WHY JEFF SESSIONS IS BEING SUED BY A COMBAT VETERAN OVER MEDICAL MARIJUANA

WHY JEFF SESSIONS IS BEING SUED BY A COMBAT VETERAN OVER MEDICAL MARIJUANA

Published on 2/13/18

Attorney General Jeff Sessions is being sued by a growing number of people for perpetuating marijuana's federally illegal status and keeping it as a Schedule 1 drug next to heroin. The newest member in the lawsuit is Jose Belen who spent several years serving in the U.S. military overseas in Iraq. Jose, like many of his brothers and sisters in the military, saw friends die in battle, even returning home cannot fix the hole that a traumatic experience like that creates. The medications given to him by the VA did not help his PTSD and instead made his life much worse to the point of his family fearing who he had become. With his life falling apart around him he turned to something new, cannabis, and to his surprise it gave him his smile back since before his first day in combat. He found cannabis to be a remedy for his PTSD and hopes others like him will be able to find relief as well, but VA doctors are not allowed to treat veterans with medical cannabis due to it's federally illegal status. Everyday roughly 20 veterans commit suicide, nearly 1 in 5 Iraq and Afghanistan war vets suffer from PTSD, yet the treatment they receive after returning home is almost never enough. Jose is standing up for the veterans and patients of the past, present and future who could benefit from medical cannabis.

The pills, venlafaxine and nortriptyline, turned him into “basically the Incredible Hulk," the 35-year-old told Newsweek last week from his home in Orlando, Florida. He scared his wife and kids, and he was furious. “I nearly snapped,” he said.

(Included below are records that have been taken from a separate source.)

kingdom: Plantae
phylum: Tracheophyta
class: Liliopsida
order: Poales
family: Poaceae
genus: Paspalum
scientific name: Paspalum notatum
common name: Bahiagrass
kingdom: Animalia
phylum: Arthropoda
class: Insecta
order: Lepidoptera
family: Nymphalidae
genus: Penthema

That treatment was a breaking point. And it turned out that after an assortment of medications his VA doctor prescribed to him, the one that finally worked was one the VA couldn’t prescribe: medical marijuana.

On February 14, after battling PTSD for 13 and a half years, the combat veteran and married father of two will be taking the U.S. government to court over the drug. He’s one of five plaintiffs, including a 12-year-old with epilepsy, suing Attorney General Jeff Sessions over medical marijuana, alleging that the Controlled Substances Act (CSA), which deems marijuana illegal, is unconstitutional.